Mr Tap peered at him for a moment as though he was a piece of half-chewed food that he had discovered on his fingers, and then it spoke. ‘We are the Evidence,’ it said, ‘and we will find the things that need to be found, and you will not ever stand in our way unless you want us to find you. Unless you want me to find you.’
Its voice rasped, as though the hundreds of teeth lining its throat and mouth were tearing the words before they emerged from it, and it was hot, a heat that came off its flesh in waves like dry sweat. Mr Tap squeezed Fool’s throat just a little tighter so that he felt the pressure against his breathing and then the demon let go, turning back to its little companion and watching it with a smile on its face that seemed oddly delicate and soft, Fool and the others now dismissed. Burning with embarrassment and anger but knowing he could do nothing, Fool had left Mr Tap’s little demon to its search and returned to the Information House.
And now they were in the Seamstress House.
Mr Tap wasn’t with them, which was how things generally were; it was as though, that first time, it had attended so that it could impose itself on Fool and the others, but since then it had been seen only on rare occasions and had mostly left its Evidence Men, as Fool supposed they must be called, to investigate for themselves. Only, they didn’t investigate, they simply tore things apart and reached conclusions that made little or no sense, and then executed justice on the spot.

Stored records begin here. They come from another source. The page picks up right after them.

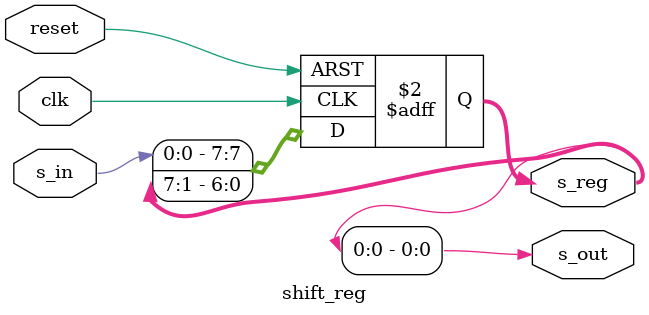
<source format=v>
`default_nettype none
`timescale 1ns/1ns

module shift_reg #(
    parameter REG_SIZE = 8
    ) (
    clk, 
    reset,
    s_in,
    s_reg,
    s_out
);

    input   wire                clk;
    input   wire                reset;
    input   wire                s_in;
    output  reg     [REG_SIZE-1:0]     s_reg;
    output  wire                s_out;

   
    // Attach the output
    assign s_out = s_reg[0];

    // Shift it all down.
    always @(posedge clk, posedge reset) 
    begin
        if (reset)
            s_reg <= {REG_SIZE{1'b0}} ;
        else
            s_reg <= {s_in, s_reg[REG_SIZE-1:1]};
    end


endmodule


</source>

Fool had seen them take people from the street for infractions of minor rules, things buried in the pages of the new Guide that Fool managed to find reference to only after searching carefully. People had been vanished for things like walking in front of a demon without acknowledging it or wearing the wrong type of clothing for that day or showing disrespect by having a dirty face or hands, for the infringement of rules that they didn’t even know existed. Where before the people of Hell had feared its lack of justice, the violence that came and went without check, now they feared the laws themselves.
Fool wasn’t even sure what the Evidence Men were, demons or something else. Certainly, they were solid when they needed to be, but he had heard stories of them leaning out of the shadows, emerging from thick walls or closed doorways, and grasping people, leaning back and vanishing and taking the person with them. Were they ghosts, or something between ghost and demon? He supposed it didn’t matter, not really; they were real, actual, whether or not they were solid all the time.
There were two of them today, dragging a semi-conscious human between them. It was a man, his hair hanging down in front of his face and blood seeping from an ugly gash that ran across his scalp. A flap of skin hung down, revealing the white and pink fleck of bloodied bone. They dragged the man before Fool and looked at him expectantly.
‘What?’ asked Fool.
‘Did it,’ one said, its voice liquid through blood and spittle and tusk.
‘Did what?’
‘This,’ said the thing, jerking its head in a tight circle to indicate the dead flesh scattered around them.
‘No, this was done by something that wasn’t human. Besides, there were lots of attackers, not one man,’ said Fool and pointed at the piled dead at the rear of the room. ‘And a man couldn’t do this.’
‘Not alone?’ said the Evidence Man, and turned back to the drooping human still held tight in its grasp. It leaned in so that its face was close to the man’s head and said, ‘Who?’
The man mumbled, tried to raise his head, lifting a face that was battered and swollen to his questioner. One of his eyes was a protruding, angry swollen bulge that wept blood.